> [What is required]:
Each line below containing the word "наличии" needs to be shown.

=== Records for processing ===

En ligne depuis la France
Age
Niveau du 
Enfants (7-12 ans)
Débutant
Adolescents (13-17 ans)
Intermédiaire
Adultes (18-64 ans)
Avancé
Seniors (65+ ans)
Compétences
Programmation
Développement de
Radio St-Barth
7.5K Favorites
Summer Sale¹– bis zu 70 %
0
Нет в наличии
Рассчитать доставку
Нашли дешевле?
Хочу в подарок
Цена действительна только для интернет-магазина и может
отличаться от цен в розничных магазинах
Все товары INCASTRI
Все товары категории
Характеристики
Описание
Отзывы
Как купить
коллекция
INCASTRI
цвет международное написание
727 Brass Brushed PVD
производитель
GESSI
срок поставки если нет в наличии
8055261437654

===
=== Records for processing ===

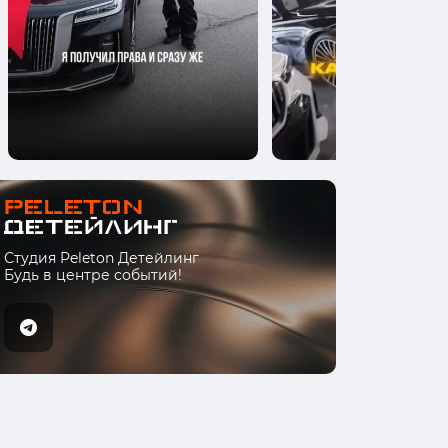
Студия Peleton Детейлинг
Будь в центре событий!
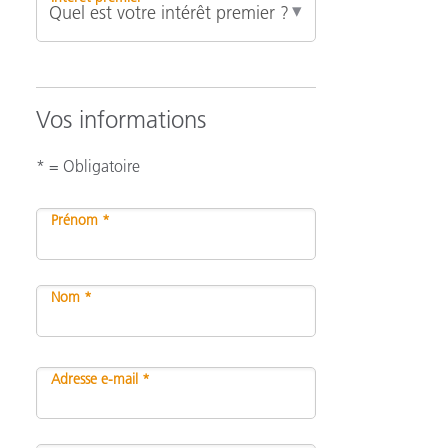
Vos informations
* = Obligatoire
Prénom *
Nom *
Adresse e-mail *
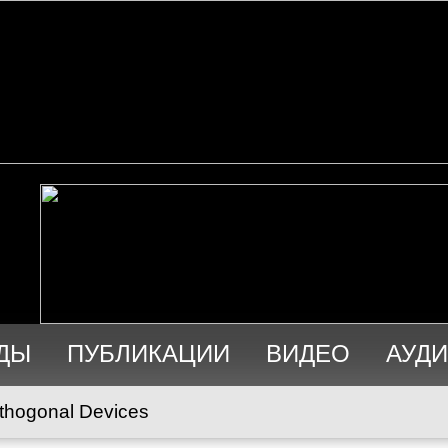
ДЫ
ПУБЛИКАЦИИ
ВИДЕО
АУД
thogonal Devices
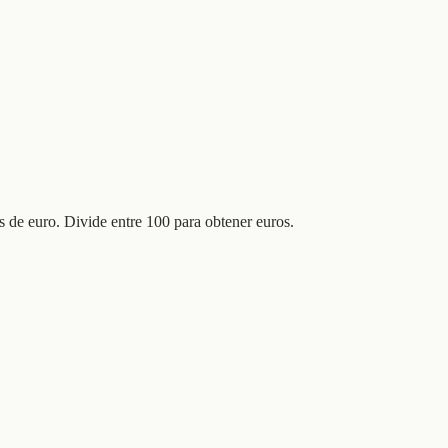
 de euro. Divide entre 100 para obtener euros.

===

> [Exercise response]:
Нет в наличии
срок поставки если нет в наличии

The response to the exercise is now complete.